Problem description —
Return every entry below unchanged, line for line.

[Data items]

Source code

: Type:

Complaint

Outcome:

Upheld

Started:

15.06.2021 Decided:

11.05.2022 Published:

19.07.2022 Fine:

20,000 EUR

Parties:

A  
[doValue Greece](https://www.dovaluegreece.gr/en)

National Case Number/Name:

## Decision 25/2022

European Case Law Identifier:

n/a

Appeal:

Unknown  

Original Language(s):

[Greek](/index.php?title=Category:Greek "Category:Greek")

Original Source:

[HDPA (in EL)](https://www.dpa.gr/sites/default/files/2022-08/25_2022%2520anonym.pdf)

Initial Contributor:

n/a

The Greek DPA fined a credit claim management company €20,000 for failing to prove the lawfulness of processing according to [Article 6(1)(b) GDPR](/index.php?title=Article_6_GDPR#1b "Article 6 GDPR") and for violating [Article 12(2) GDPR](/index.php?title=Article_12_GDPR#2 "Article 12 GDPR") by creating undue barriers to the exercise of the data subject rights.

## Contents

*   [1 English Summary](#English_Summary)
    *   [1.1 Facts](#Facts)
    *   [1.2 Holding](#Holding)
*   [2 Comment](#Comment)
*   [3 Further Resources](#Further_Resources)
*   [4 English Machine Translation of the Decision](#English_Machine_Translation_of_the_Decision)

Solution to the problem —
Source code

: Type:

Complaint

Outcome:

Upheld

Started:

15.06.2021 Decided:

11.05.2022 Published:

19.07.2022 Fine:

20,000 EUR

Parties:

A  
[doValue Greece](https://www.dovaluegreece.gr/en)

National Case Number/Name:

## Decision 25/2022

European Case Law Identifier:

n/a

Appeal:

Unknown  

Original Language(s):

[Greek](/index.php?title=Category:Greek "Category:Greek")

Original Source:

[HDPA (in EL)](https://www.dpa.gr/sites/default/files/2022-08/25_2022%2520anonym.pdf)

Initial Contributor:

n/a

The Greek DPA fined a credit claim management company €20,000 for failing to prove the lawfulness of processing according to [Article 6(1)(b) GDPR](/index.php?title=Article_6_GDPR#1b "Article 6 GDPR") and for violating [Article 12(2) GDPR](/index.php?title=Article_12_GDPR#2 "Article 12 GDPR") by creating undue barriers to the exercise of the data subject rights.

## Contents

*   [1 English Summary](#English_Summary)
    *   [1.1 Facts](#Facts)
    *   [1.2 Holding](#Holding)
*   [2 Comment](#Comment)
*   [3 Further Resources](#Further_Resources)
*   [4 English Machine Translation of the Decision](#English_Machine_Translation_of_the_Decision)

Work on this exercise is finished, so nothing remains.